Restless CHEF

When he was younger, Rishi Naleendra never wanted to be a chef. Born in Colombo, on the western coast of Sri Lanka, a young Naleendra watched his parents toil in their small home kitchen, running a catering business that demanded long hours and persistent effort. It was the 1980s, and his brothers and himself often found themselves in the kitchen during the holidays. At that time, toiling and moiling in the cooking area was a life he had zero interest in. Instead, the young boy dreamt of the sky, becoming a pilot, escaping the heat and grind of the scullery.

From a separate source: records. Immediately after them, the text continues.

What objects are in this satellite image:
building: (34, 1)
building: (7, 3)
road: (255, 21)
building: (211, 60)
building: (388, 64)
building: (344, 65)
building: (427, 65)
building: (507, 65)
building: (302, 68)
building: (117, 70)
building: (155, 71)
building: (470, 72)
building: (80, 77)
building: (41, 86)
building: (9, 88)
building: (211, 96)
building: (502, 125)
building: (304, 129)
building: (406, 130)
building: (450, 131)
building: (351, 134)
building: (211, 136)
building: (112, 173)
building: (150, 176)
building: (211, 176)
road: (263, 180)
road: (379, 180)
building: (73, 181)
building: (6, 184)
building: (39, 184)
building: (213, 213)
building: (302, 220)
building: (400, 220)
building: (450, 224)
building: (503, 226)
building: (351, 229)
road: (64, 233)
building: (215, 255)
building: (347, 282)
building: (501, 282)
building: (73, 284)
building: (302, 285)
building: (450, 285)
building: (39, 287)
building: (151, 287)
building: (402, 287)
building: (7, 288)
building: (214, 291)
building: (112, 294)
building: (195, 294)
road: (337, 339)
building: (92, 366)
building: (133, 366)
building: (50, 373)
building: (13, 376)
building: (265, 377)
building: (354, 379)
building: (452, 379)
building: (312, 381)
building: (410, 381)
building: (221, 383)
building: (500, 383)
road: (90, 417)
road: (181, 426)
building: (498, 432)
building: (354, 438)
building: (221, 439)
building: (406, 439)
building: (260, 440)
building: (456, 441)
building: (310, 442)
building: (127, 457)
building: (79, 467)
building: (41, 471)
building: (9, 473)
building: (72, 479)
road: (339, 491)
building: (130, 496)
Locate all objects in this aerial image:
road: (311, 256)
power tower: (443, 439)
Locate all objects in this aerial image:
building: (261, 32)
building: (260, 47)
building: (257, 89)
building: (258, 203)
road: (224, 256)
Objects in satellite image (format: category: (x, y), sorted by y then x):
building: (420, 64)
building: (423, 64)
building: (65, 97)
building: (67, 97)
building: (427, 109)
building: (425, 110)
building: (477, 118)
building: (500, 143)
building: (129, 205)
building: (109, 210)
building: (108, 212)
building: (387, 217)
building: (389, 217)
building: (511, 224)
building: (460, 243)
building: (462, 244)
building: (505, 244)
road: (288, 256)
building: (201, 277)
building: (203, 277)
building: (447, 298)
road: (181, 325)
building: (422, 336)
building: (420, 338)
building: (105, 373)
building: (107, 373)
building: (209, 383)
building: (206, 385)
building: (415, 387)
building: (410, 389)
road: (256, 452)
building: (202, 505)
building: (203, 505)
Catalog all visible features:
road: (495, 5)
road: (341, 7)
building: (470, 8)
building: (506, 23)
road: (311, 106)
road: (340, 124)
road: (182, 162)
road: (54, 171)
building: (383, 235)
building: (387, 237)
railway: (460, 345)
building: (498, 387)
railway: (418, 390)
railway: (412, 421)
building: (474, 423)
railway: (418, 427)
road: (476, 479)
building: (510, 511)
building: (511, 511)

It wasn't until he moved to Australia, to pursue a degree in architecture, that he was re-acquainted with professional cooking. A stint as a part-time dishwasher, out of necessity, exposed him to the high-octane energy of service and the quiet satisfaction of feeding people. Before he knew it, he went down the rabbit hole, researching cuisines, devouring books and stories on food and other restaurants, and satiating his curiosity about professional cooking.
Naleendra spent over a decade in the Land Down Under, honing his chops at Taxi Dining Room in Melbourne, the two-Michelin-star Tetsuya's in Sydney, and more. Restless for a new challenge, he arrived in Singapore with his wife and his knives, knocking on kitchen doors for work.
"When [my wife and I] moved to Singapore, we found a market for ourselves," says Naleendra, who felt that the creative, experimental cuisines found and techniques widely practiced in Australia were close to absent here. "No one was doing these creatively-driven, produce-driven dishes in Singapore," he adds.